There are some on the left (like Kevin Drum at Mother Jones) who are having second thoughts on the American obsession of racial racial equality over class equalisation:
Class/income-based affirmative action has long struck me as an alternative that ought to get more attention than it does…Class-based program programs might, in the end, provide modestly less help for ethnic minorities than current policies — though well-designed ones might not. But they have some advantages too. For one thing, they help poor people. That’s worthwhile all by itself.
I commented a little over a week ago that class equalisation is something that, for a number of reasons, the left’s elitist leadership isn’t well positioned to deal with. But at least there’s some “out of the box” thinking going on about this problem. Americans have traditionally let their civil rights struggles be driven by just about anything else than class–race, gender, sexual orientation, you name it. (The LGBT’s struggle for “equality” would take a serious hit in a class-based equalisation effort, but that’s another post.)

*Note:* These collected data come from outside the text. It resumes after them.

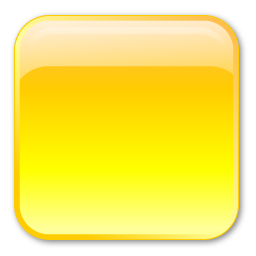
Find the location of a particular element. This screenshot has height=256, width=256. light  yellow trim is located at coordinates (17, 52).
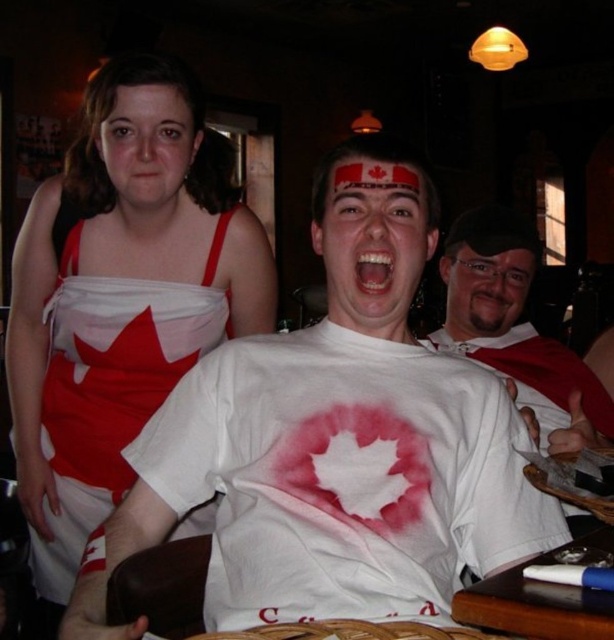
You are a photographer trying to capture a group photo of the white satin dress at upper left and the matte plastic face at center. Which object should you adjust to ensure both fit within the frame?

The white satin dress at upper left has a larger width than the matte plastic face at center, so you should adjust the camera angle or zoom to accommodate its wider size to ensure both fit within the frame.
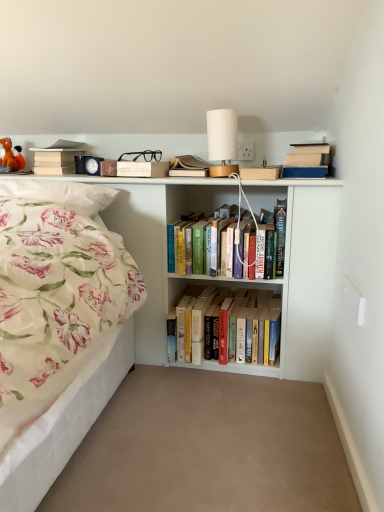
Question: Is the position of matte brown book at upper center more distant than that of orange plush toy at upper left?

Choices:
 (A) no
 (B) yes

Answer: (A)

Question: Is matte brown book at upper center thinner than orange plush toy at upper left?

Choices:
 (A) yes
 (B) no

Answer: (B)

Question: Considering the relative sizes of matte brown book at upper center and orange plush toy at upper left in the image provided, is matte brown book at upper center shorter than orange plush toy at upper left?

Choices:
 (A) yes
 (B) no

Answer: (A)

Question: Is matte brown book at upper center positioned far away from orange plush toy at upper left?

Choices:
 (A) no
 (B) yes

Answer: (A)

Question: Does matte brown book at upper center have a greater height compared to orange plush toy at upper left?

Choices:
 (A) yes
 (B) no

Answer: (B)

Question: Is floral fabric pillow at left taller or shorter than beige matte book at upper left, which is the first book from top to bottom?

Choices:
 (A) short
 (B) tall

Answer: (A)

Question: Visually, is floral fabric pillow at left positioned to the left or to the right of beige matte book at upper left, which appears as the 3th book when viewed from the right?

Choices:
 (A) right
 (B) left

Answer: (A)

Question: Is point (66, 189) closer or farther from the camera than point (66, 146)?

Choices:
 (A) closer
 (B) farther

Answer: (A)

Question: From the image's perspective, is floral fabric pillow at left positioned above or below beige matte book at upper left, which is the first book from top to bottom?

Choices:
 (A) above
 (B) below

Answer: (B)

Question: Considering the positions of beige carpet at center and orange plush toy at upper left in the image, is beige carpet at center bigger or smaller than orange plush toy at upper left?

Choices:
 (A) small
 (B) big

Answer: (B)

Question: From a real-world perspective, is beige carpet at center physically located above or below orange plush toy at upper left?

Choices:
 (A) above
 (B) below

Answer: (B)

Question: From their relative heights in the image, would you say beige carpet at center is taller or shorter than orange plush toy at upper left?

Choices:
 (A) short
 (B) tall

Answer: (A)

Question: Considering the positions of beige carpet at center and orange plush toy at upper left in the image, is beige carpet at center wider or thinner than orange plush toy at upper left?

Choices:
 (A) thin
 (B) wide

Answer: (B)

Question: Considering the positions of point (177, 309) and point (210, 116), is point (177, 309) closer or farther from the camera than point (210, 116)?

Choices:
 (A) farther
 (B) closer

Answer: (A)

Question: Is hardcover books at center, which is counted as the second book, starting from the left, taller or shorter than white matte table lamp at upper center?

Choices:
 (A) tall
 (B) short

But, in a parenthesis to Drum’s article, James Joyner shows that the left’s new thinking about this has his limits:
But, surely, we don’t want to create new categories, such as “Scotch-Irish Sons of Confederate Veterans,” for special treatment.
Ah, now we’re getting to where the rubber meets the road: the Scots-Irish are at the very core as to why this country has struggled with class-based equalisation. Their sociological system poses some unique challenges because a class-struggle paradigm is based on workers being exploited, and if there’s one thing that Scots-Irish are masters at getting around, it’s work, which is why exploiting them is a real trick.
P.S. I did read Sen. Webb’s piece that Drum refers to. It’s an interesting piece with some good observations, but his idea that Southern upper classes set the whites and blacks against each other is absurd. The War Between the States effectively decapitated Southern society and ruined its upper classes, which put the poor Scots-Irish in the driver’s seat for a century. In many ways postbellum Southern society was one of the most “bottom-up” driven societies in history, but the blacks bore the brunt of that “egalitarian” result.